Insomma la creatività sui social ha raggiunto nuove vette con il fenomeno Io sono Giorgia, che combina la novità del supporto social (Tik Tok, invece dei consueti Instagram, Fb, Twitter), la dimensione musicale orecchiabile, l’aspetto di coinvolgimento delle comunità nella dimensione giocosa del videochallenge, il ruolo pubblico di un influencer e la replicabilità all’infinito delle risposte del popolo della rete alla sfida proposta. Era dai tempi della versione italiana dell’ice-bucket challenge che non si riscontrava un coinvolgimento su un tema delle community in rete e offline e Giorgia Meloni ha colto l’occasione di moltiplicarne l’effetto, segnalando in un suo post l’effetto di Io sono Giorgia sui sondaggi di FdI di questa settimana.

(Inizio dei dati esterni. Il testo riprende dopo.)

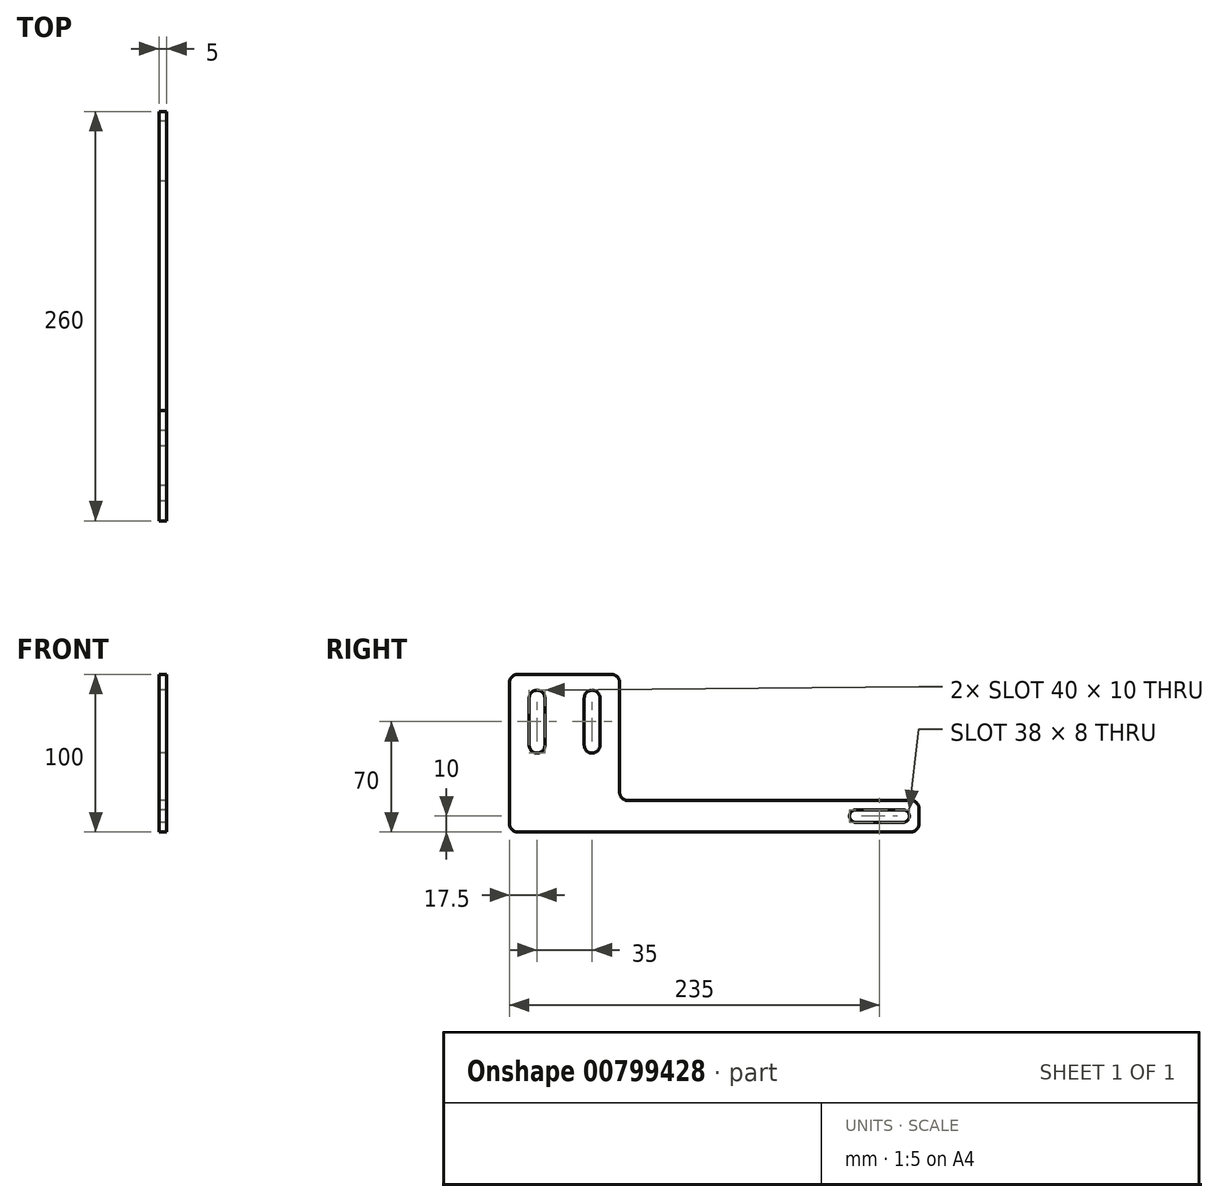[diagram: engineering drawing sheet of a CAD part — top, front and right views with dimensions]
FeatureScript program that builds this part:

Come valutare questo fenomeno mediatico? In termini filosofici, il rinvio a “Differenza e ripetizione” di Deleuze è evidente: il divario tra l’essere e il linguaggio di Giorgia Meloni e l’apparire dei video abbinati ad esso sottolinea la diversità delle posizioni, nella ripetizione infinita delle risposte al video originale. La differenza rispetto al discorso politico originale di Meloni viene interpretata dai replicanti al video come un atto creativo, di affermazione-rivendicazione della propria alterità. Il problema si dovrebbe porre tuttavia, non per quanto concerne l’atto creativo, ma per la ricezione dello stesso, specialmente in un contesto di diffusa abulia politica. In termini mediatici, la capacità dei contenuti creati dagli utenti dei social di segnare le agende collettive di cittadini, stampa e politici non è sicuramente in discussione nel breve periodo. Essa è ormai un fenomeno affermato secondo il paradigma di Castells dell’auto-comunicazione di massa, in cui tutti noi costruiamo, grazie al supporto collettivo della narrazione sui social, cornici di senso condiviso a fronte di un mondo complesso e frammentario.

Il vero tema su cui riflettere è la misurazione dell’impatto di questi fenomeni sull’unico, indiscutibile parametro di riferimento per il consenso politico: il voto. Fino a quando non si sarà in grado di trovare indicatori univoci relativi all’impatto della comunicazione politica sui social sulla reale persuasione dei cittadini elettori in un contesto di depoliticizzazione, astensionismo, sfiducia verso i partiti e consumo rapido dell’efficacia politica dei leader, possiamo continuare a fruire della dimensione ludica dei social.